Why is this happening, especially when New York City schools spend upwards of $18,000 per student every year, which is only second to Washington D.C. in school district spending per student? That’s a lot of textbooks and pencils, let alone other resources that go into running and maintaining a school.  How is it that New York City pays this much money per student and gets these unsatisfactory results? 

Throwing money at a problem does not fix it. Shift your gaze to Atlanta, Georgia where per pupil spending is roughly $13,900. With over 100,000 students, this is a savings of $410 million for the city, compared to New York City. However, it isn’t just the savings that matter. According to the NAEP (National Assessment of Education Progress), the New York City school system is second to last of ten cities serving 100,000 or more students. Number 1? Atlanta. 

Obviously it’s not just not a question of just money why students are underperforming. The answer lies in a combination of social issues coupled with the fact that students spend more than eighty percent of their day outside of the academic classroom year round. How can we expect things to change when students spend a majority of their time outside of school? At current levels (six and a half hours per day over 180 school days), students have roughly 1170 classroom instructional hours of a possible 4,320 hours during school days. That’s only twenty seven percent of their school days spent inside a classroom, without counting weekends and breaks into the mix. This is, quite frankly, unsustainable.

People are starting to recognize this. Recently in his State of the State address, New York governor Andrew Cuomo spoke of extended learning time as one of his main focuses for education policy. His announcement of a competitive grant program for districts that extend their school days excites the race to close the achievement gap and is a small victory for advocates of extended learning time.

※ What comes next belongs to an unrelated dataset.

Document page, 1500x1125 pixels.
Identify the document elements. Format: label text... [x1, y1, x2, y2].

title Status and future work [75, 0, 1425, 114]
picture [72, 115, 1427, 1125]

If school districts opt-in to this program, the state will pay one hundred percent of the costs associated with running the extended day. 

“When it comes to education, I say two words: more and better,” New York Governor Andrew Cuomo said. “We need more learning time in this country, not just in this state…. The advantages of more education are clear.”

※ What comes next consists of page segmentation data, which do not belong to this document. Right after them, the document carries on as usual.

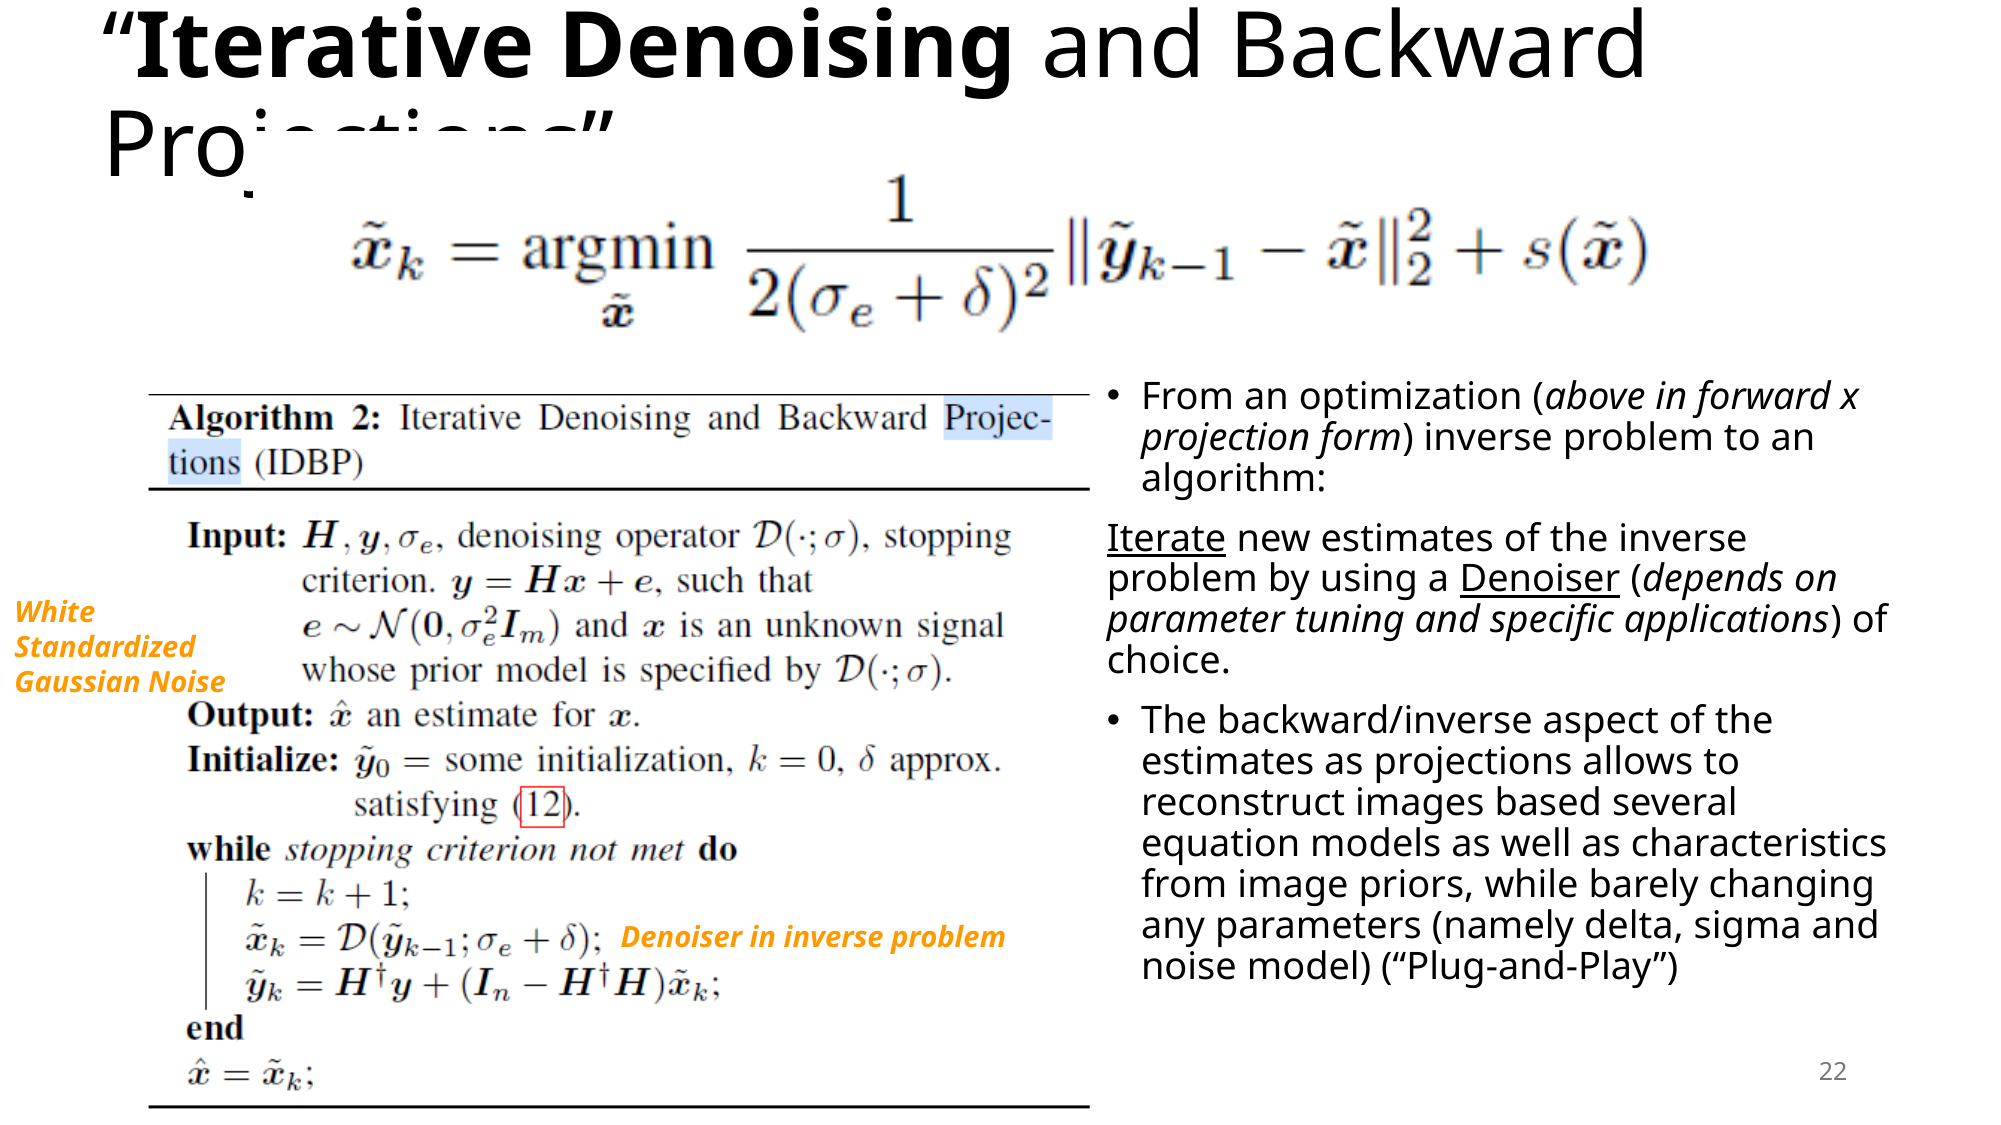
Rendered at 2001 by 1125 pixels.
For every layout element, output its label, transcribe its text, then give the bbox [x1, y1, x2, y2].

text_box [193, 109, 511, 351]
picture [252, 130, 1657, 361]
list From an optimization (above in forward x projection form) inverse problem to an algorithm: Iterate new estimates of the inverse problem by using a Denoiser (depends on parameter tuning and specific applications) of choice. The backward/inverse aspect of the estimates as projections allows to reconstruct images based several equation models as well as characteristics from image priors, while barely changing any parameters (namely delta, sigma and noise model) (“Plug-and-Play”) [1091, 369, 1904, 1037]
slide_number 22 [1412, 1042, 1863, 1103]
text_box White Standardized Gaussian Noise [0, 586, 122, 706]
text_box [520, 174, 734, 378]
title “Iterative Denoising and Backward Projections” [87, 0, 1950, 207]
picture [122, 394, 1103, 1125]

Education Secretary Arne Duncan has also been a huge proponent of extended learning time, stating: “Whether educators have more time to enrich instruction or students have more time to learn how to play an instrument and write computer code, adding meaningful in-school hours is a critical investment that better prepares children to be successful in the 21st century.” 

Duncan also advocates for extending school weeks to six or seven days, with the school year itself being ten to eleven months long. State governments—the big players in education reform—are also seeing the merits of an extended learning day. For instance, starting in the 2013-2014 school year, Colorado, Connecticut, Massachusetts, New York and Tennessee will institute up to 300 more hours of schooling during each year of a three-year pilot project. The institution of extended learning time will reach and help 20,000 new students in forty schools in this new program with the hopes of expansion after the initial three years. All signs are pointing to extended learning time becoming a real and positive player. 

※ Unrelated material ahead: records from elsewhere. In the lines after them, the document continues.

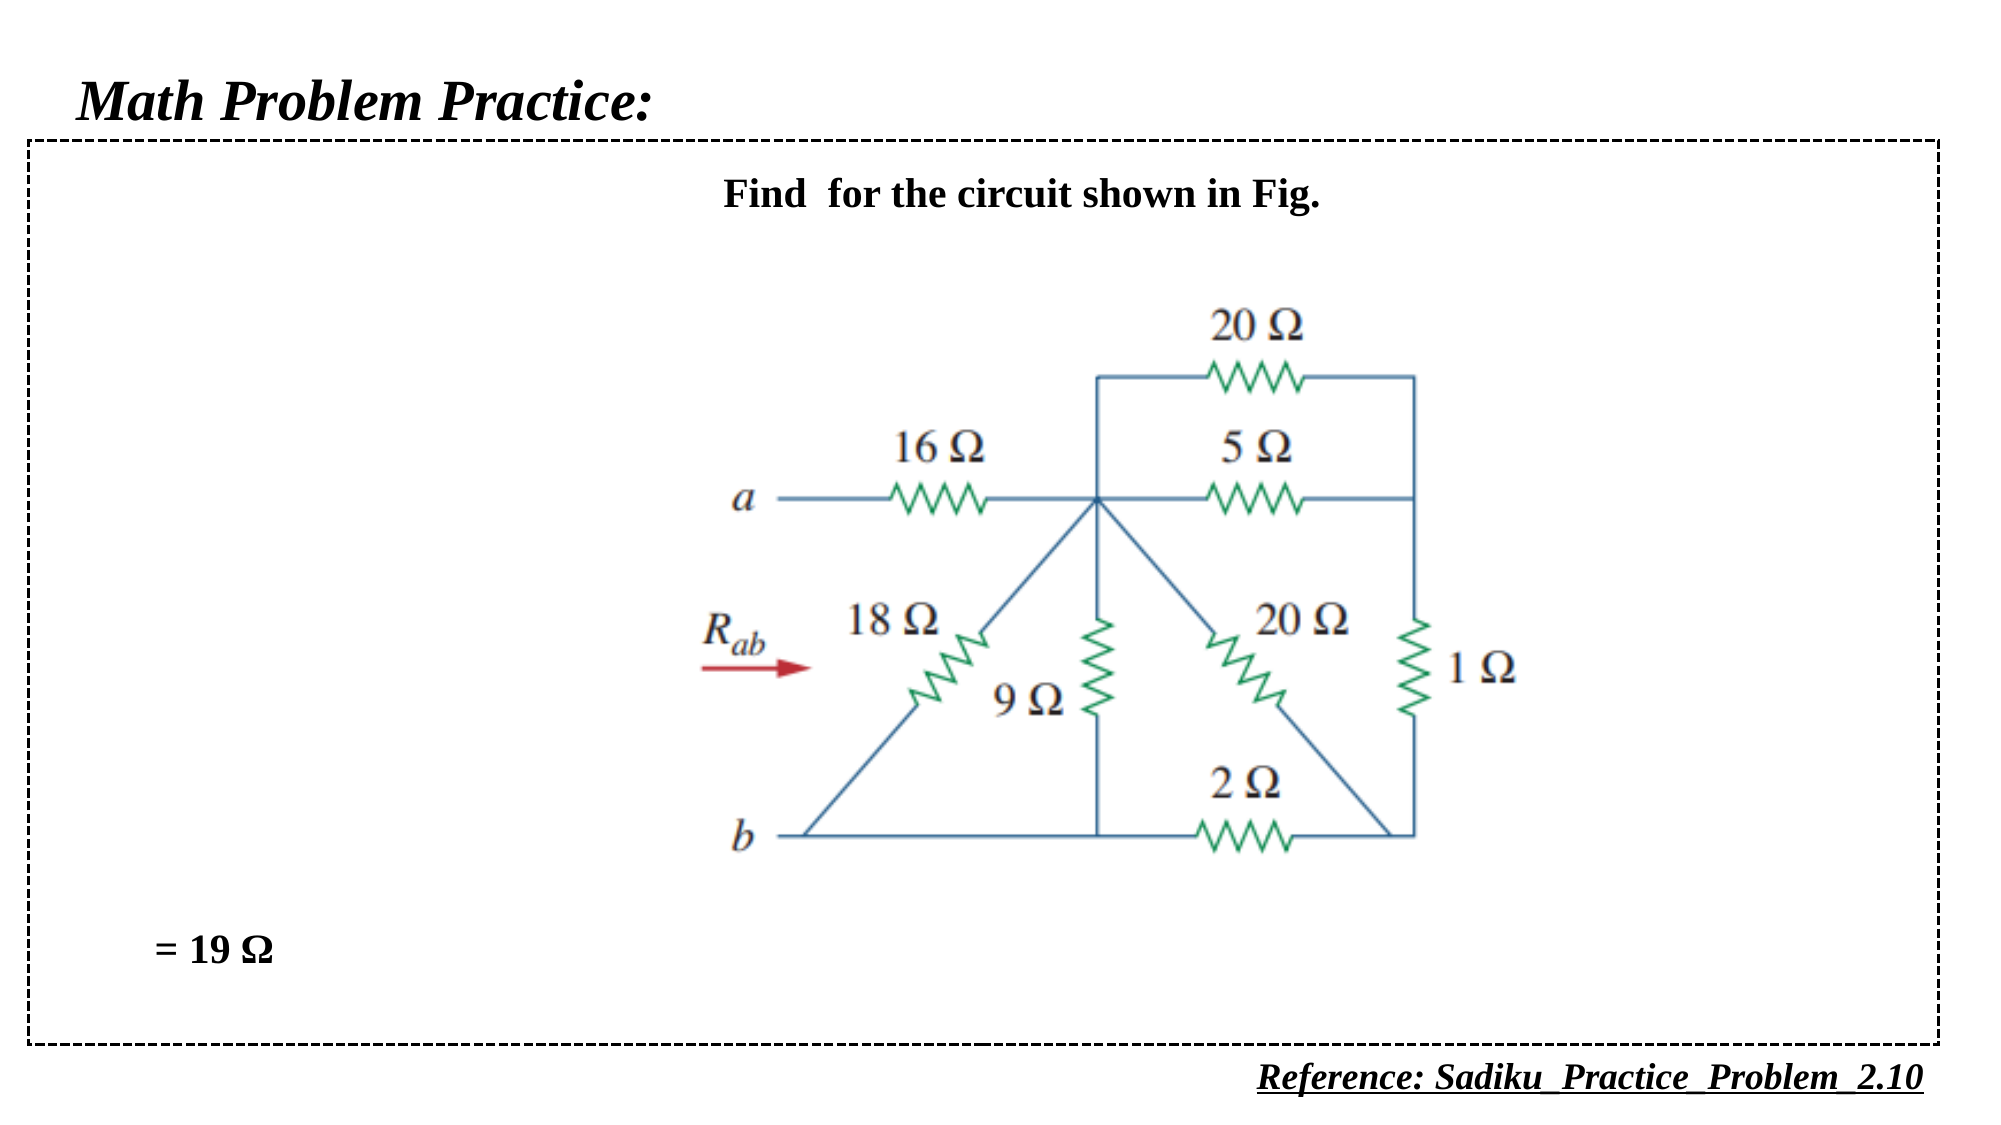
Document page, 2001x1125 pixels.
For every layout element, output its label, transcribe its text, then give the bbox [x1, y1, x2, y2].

text_box [28, 140, 1940, 1046]
text_box Reference: Sadiku_Practice_Problem_2.10 [1241, 1045, 1940, 1105]
picture [657, 297, 1602, 895]
text_box Math Problem Practice: [61, 54, 709, 140]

Tomorrow, I will wake up, all bleary-eyed and half asleep. I will go about my morning routine of showering, dressing, drinking coffee and reading the morning news. Yet before I leave, I will go to the mirror, like I do every morning, for my pep talk. It will look much less like Al Pacino in Any Given Sunday or Alec Baldwin in Glengarry Glen Ross and more along the lines of a quick reminder—A reminder students need extended learning, that we are all falling behind so we need to work harder, longer and better than ever before. If we fail, then we are doomed to submit to the terrible disease of mediocrity. We can do better.